Charles William Dymond (4 August 1832 – 7 February 1915) was an English civil engineer and antiquarian.

==Family==
Dymond was born on 4 August 1832 as the oldest child of William and Frances Dymond. His father was a schoolmaster.

On 11 July 1860, Dymond married Mary Esther Wilson. They had two children, Philip William Dymond (born 26 August 1862 at Bootle) and Helen Margaret Dymond (born 23 January 1864 at Bootle).

==Career==
Dymond was a civil engineer.
Dymond became a member of the Institution of Civil Engineers in 1870. He is remembered more for his antiquarian interests. From 1851 to 1852, he explored Worlebury Camp, an Iron Age camp in Somerset.
He also took in interest in sites in North-West England.
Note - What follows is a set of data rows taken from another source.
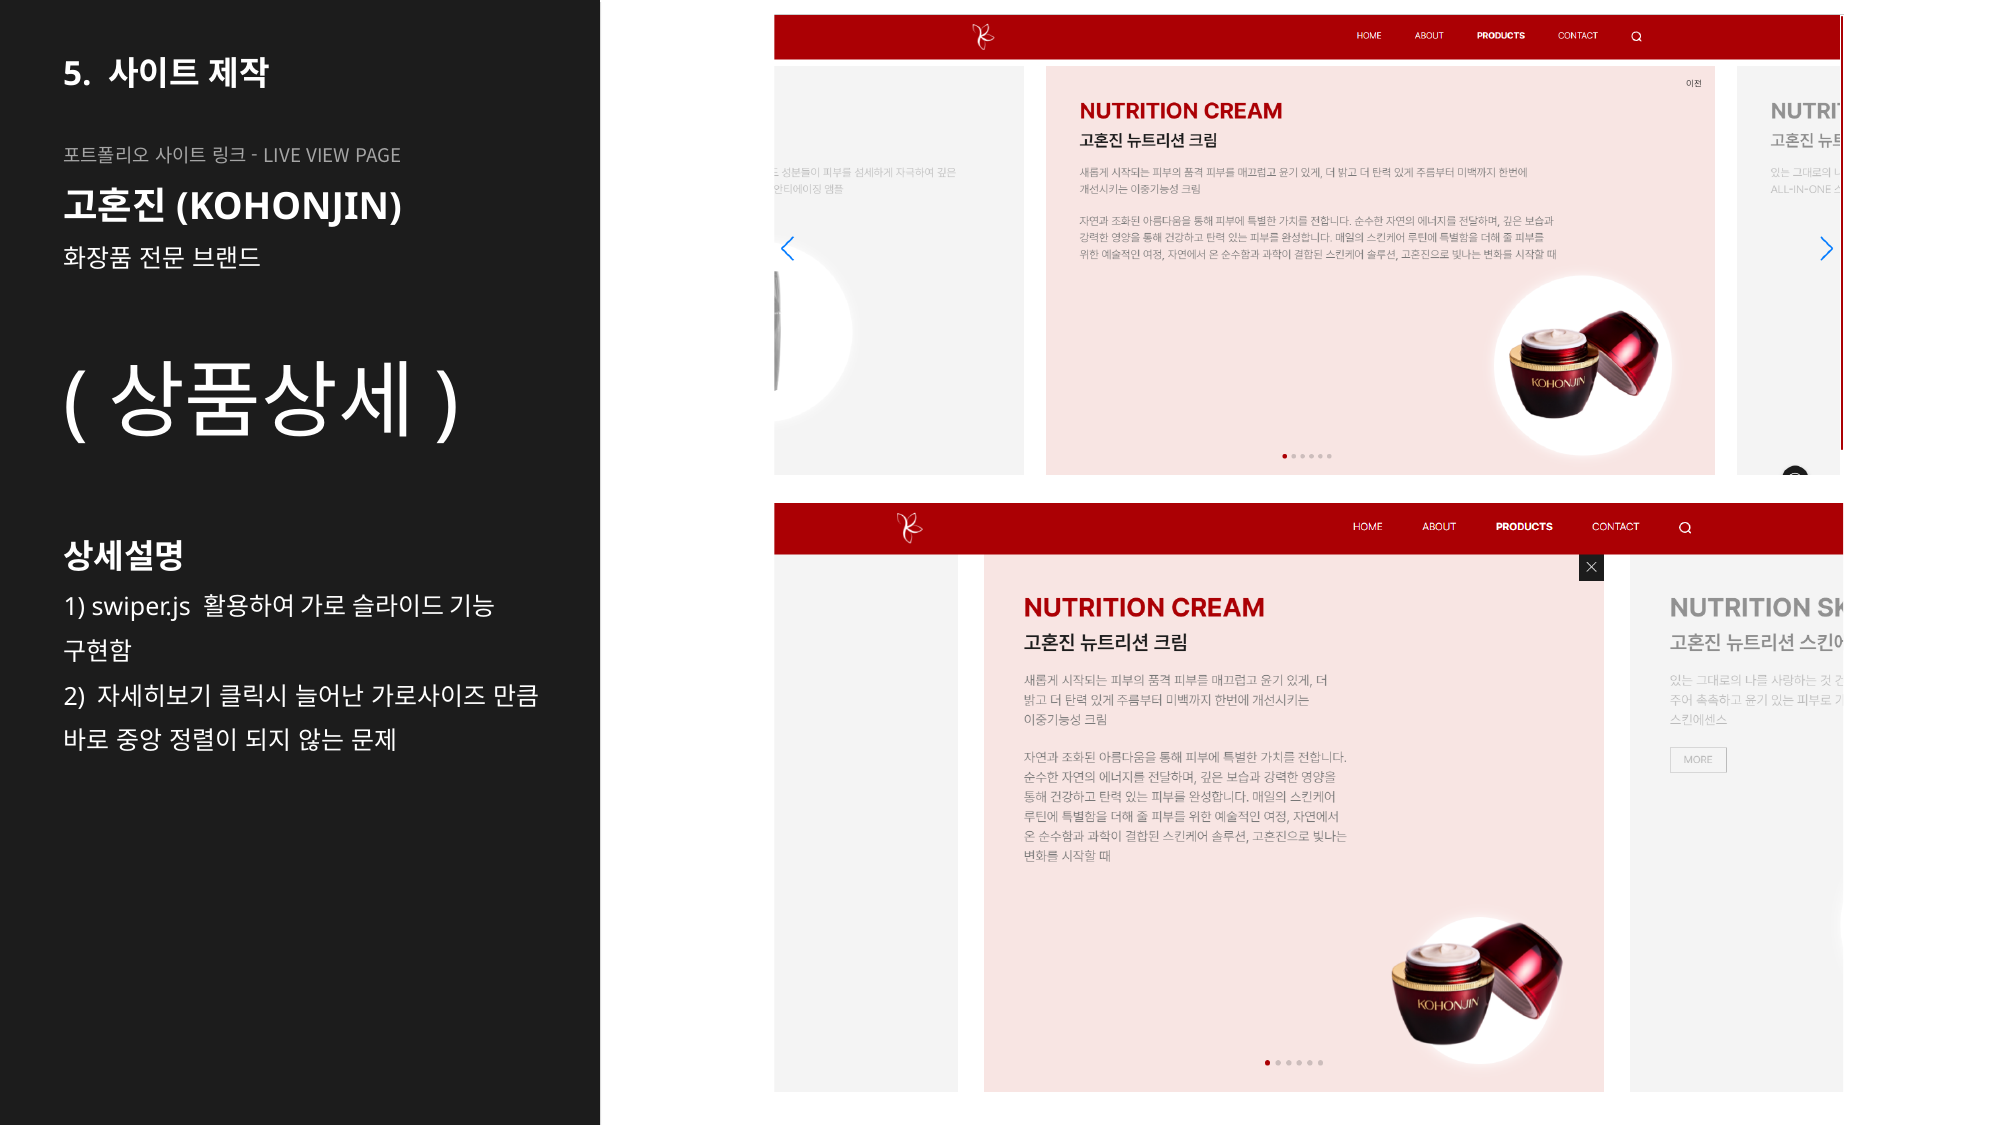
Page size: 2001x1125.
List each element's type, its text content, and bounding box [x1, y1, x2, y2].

picture [774, 502, 1844, 1092]
text_box 고혼진(KOHONJIN) 화장품 전문 브랜드 [48, 174, 579, 276]
text_box [0, 0, 600, 1125]
picture [774, 13, 1844, 475]
text_box 5. 사이트 제작 [48, 44, 579, 101]
text_box 상세설명 1) swiper.js 활용하여 가로 슬라이드 기능 구현함 2) 자세히보기 클릭시 늘어난 가로사이즈 만큼 바로 중앙 정렬이 되지 않는 문제 [48, 507, 579, 805]
text_box (상품상세) [48, 339, 579, 456]
text_box 포트폴리오 사이트 링크 - LIVE VIEW PAGE [48, 136, 579, 174]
In 1901, he excavated Swinside Stone circle together with W. G. Collingwood, which he had already surveyed in 1872, and published a plan in the Journal of the British Archaeological Association.

He had an interest in Welsh culture and joined the Gorsedd of Bards of the Isle of Britain in 1899 under the name Adamant

Dymond died in Near Sawrey in 1915.

==Honours==
===UK===
Dymond became a Fellow of the Society of Antiquaries of London in 1879. In 1900, he was elected Honorary Fellow of the Society of Antiquaries of Scotland.

===France===
He was elected member of the Société préhistorique française in 1909.

==Publications==
He published treatises on prehistoric monuments and on religious issues.